**How to complete this task:**
Copy verbatim the block of lines in the entries below whose first line contains "Искать все слова" and whose last line contains "ציצית מידה L". Leave out all other lines.

Recorded data: Begin

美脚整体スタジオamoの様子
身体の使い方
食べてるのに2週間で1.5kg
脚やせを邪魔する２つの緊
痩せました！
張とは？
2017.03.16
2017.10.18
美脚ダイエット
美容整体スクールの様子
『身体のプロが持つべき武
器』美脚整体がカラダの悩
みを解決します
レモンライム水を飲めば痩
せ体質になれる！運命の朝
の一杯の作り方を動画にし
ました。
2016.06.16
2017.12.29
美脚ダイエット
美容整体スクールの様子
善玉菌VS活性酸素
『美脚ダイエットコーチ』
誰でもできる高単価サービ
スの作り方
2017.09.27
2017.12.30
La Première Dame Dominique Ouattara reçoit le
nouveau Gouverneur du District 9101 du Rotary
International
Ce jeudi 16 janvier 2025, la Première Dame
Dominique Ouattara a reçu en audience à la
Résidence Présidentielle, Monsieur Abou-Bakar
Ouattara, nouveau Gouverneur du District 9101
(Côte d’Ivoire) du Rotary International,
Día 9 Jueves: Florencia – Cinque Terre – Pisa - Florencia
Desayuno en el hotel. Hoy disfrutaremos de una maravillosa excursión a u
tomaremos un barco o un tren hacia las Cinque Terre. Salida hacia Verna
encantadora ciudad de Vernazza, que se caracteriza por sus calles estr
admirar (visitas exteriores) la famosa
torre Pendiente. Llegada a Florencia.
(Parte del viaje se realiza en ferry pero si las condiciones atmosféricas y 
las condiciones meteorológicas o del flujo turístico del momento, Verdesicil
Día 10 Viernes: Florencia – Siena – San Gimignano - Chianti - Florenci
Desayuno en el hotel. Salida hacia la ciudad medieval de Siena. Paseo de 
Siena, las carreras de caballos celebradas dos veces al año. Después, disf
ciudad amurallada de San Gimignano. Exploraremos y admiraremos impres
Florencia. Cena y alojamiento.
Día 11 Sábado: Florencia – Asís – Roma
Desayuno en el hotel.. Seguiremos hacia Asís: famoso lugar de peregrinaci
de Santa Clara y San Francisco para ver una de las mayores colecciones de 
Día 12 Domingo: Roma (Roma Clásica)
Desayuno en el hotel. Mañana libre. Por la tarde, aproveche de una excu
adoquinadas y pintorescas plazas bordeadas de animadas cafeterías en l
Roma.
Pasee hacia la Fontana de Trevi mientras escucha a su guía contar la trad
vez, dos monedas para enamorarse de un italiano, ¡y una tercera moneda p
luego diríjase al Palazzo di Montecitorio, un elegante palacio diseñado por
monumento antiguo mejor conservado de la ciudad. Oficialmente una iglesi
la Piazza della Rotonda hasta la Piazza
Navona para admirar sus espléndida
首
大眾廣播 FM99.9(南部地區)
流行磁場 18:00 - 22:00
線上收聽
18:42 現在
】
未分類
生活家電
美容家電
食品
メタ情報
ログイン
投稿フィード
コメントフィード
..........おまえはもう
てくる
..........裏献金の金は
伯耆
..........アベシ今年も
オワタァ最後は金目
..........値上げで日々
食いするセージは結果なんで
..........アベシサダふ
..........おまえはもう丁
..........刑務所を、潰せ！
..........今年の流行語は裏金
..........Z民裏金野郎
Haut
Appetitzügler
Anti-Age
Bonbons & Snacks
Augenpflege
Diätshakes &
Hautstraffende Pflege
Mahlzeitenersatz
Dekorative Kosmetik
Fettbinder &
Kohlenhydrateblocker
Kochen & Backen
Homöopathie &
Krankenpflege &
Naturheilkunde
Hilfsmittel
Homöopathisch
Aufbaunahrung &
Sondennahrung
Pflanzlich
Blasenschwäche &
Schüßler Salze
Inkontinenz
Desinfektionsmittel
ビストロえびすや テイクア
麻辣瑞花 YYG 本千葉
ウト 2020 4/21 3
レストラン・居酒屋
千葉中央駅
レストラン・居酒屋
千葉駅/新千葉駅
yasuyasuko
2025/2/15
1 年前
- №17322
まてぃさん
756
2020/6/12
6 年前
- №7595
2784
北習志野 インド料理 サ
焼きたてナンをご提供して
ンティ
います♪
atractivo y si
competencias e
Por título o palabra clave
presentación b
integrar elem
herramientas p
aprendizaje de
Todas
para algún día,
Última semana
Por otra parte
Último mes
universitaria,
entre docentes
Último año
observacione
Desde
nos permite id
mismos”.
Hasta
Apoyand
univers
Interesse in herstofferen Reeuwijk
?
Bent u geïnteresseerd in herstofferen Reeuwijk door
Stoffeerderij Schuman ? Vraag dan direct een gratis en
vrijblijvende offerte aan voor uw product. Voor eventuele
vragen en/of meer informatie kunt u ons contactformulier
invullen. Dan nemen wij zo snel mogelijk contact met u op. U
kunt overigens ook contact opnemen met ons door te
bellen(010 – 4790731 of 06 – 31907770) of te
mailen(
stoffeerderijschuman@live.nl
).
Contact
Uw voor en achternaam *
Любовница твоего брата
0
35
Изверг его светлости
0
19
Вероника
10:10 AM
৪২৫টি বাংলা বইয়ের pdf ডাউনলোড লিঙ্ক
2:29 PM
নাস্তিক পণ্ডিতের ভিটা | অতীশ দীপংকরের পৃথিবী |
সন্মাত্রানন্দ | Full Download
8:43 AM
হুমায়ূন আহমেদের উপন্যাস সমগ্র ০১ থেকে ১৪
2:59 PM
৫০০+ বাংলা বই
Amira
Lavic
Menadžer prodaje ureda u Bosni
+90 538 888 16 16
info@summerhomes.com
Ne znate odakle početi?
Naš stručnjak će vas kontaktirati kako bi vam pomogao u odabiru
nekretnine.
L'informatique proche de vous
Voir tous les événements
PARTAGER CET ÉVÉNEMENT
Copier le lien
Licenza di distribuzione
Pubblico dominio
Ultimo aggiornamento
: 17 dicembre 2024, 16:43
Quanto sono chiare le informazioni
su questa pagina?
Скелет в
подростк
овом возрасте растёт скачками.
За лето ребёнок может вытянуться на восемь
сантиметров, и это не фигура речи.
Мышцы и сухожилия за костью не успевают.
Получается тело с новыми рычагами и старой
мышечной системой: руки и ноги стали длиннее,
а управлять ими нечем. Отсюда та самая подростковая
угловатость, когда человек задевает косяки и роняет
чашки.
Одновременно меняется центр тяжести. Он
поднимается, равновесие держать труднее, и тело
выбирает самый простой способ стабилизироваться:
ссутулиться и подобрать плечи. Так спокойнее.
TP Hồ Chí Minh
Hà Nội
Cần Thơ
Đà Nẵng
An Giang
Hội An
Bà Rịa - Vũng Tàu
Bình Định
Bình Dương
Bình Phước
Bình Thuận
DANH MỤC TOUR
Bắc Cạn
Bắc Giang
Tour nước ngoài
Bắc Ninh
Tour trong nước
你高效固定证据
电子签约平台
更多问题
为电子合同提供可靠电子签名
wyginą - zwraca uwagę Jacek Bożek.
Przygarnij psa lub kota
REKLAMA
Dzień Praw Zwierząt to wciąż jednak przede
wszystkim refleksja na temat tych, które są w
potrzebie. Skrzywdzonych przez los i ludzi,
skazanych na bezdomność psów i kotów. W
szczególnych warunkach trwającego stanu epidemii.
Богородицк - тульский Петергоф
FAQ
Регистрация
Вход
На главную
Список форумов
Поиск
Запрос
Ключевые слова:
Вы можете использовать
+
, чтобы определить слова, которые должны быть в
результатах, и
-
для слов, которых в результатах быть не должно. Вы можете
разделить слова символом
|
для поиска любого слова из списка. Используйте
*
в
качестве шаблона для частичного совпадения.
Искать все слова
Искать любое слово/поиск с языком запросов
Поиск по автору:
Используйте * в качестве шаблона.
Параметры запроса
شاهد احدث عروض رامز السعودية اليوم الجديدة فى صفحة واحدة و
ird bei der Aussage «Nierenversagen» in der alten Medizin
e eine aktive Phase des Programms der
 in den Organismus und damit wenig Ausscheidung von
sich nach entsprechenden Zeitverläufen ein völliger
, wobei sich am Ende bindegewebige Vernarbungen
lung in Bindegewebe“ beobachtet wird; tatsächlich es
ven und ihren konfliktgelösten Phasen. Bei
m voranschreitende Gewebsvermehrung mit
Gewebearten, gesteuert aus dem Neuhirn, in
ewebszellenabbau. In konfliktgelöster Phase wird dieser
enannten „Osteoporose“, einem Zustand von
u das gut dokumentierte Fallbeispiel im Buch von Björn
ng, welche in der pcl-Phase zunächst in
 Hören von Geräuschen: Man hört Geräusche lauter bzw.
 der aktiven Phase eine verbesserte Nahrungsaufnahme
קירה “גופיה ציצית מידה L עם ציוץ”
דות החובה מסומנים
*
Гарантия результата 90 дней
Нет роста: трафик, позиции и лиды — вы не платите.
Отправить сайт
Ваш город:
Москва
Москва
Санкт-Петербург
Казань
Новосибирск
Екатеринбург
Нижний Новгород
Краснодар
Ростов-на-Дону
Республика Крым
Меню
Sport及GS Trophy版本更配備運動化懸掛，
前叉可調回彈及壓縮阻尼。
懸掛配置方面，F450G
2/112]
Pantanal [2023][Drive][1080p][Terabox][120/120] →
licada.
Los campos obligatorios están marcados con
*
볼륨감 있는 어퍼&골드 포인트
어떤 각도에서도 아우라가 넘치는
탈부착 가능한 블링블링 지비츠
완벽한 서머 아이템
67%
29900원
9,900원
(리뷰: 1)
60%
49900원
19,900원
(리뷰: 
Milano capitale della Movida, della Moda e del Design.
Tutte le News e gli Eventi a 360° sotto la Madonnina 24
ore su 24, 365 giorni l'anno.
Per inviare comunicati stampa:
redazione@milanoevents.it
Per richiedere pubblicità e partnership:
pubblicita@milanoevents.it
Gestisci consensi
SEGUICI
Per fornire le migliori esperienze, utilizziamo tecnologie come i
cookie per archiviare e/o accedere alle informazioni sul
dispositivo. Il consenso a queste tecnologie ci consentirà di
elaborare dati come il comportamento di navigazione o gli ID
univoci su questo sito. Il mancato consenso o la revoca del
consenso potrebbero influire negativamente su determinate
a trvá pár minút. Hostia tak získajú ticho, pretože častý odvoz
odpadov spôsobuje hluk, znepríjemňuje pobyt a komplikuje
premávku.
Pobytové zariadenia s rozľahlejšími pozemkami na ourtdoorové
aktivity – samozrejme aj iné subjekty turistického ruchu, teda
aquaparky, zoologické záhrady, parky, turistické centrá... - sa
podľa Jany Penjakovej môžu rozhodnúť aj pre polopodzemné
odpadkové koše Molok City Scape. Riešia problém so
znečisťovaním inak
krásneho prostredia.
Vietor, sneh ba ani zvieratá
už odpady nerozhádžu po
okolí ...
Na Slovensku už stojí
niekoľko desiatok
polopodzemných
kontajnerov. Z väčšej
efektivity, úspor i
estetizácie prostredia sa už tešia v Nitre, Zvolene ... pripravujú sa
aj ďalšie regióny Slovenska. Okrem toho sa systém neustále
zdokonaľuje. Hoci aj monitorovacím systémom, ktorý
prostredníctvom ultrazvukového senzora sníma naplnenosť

Recorded data: End

**Task solution:**
Искать все слова
Искать любое слово/поиск с языком запросов
Поиск по автору:
Используйте * в качестве шаблона.
Параметры запроса
شاهد احدث عروض رامز السعودية اليوم الجديدة فى صفحة واحدة و
ird bei der Aussage «Nierenversagen» in der alten Medizin
e eine aktive Phase des Programms der
 in den Organismus und damit wenig Ausscheidung von
sich nach entsprechenden Zeitverläufen ein völliger
, wobei sich am Ende bindegewebige Vernarbungen
lung in Bindegewebe“ beobachtet wird; tatsächlich es
ven und ihren konfliktgelösten Phasen. Bei
m voranschreitende Gewebsvermehrung mit
Gewebearten, gesteuert aus dem Neuhirn, in
ewebszellenabbau. In konfliktgelöster Phase wird dieser
enannten „Osteoporose“, einem Zustand von
u das gut dokumentierte Fallbeispiel im Buch von Björn
ng, welche in der pcl-Phase zunächst in
 Hören von Geräuschen: Man hört Geräusche lauter bzw.
 der aktiven Phase eine verbesserte Nahrungsaufnahme
קירה “גופיה ציצית מידה L עם ציוץ”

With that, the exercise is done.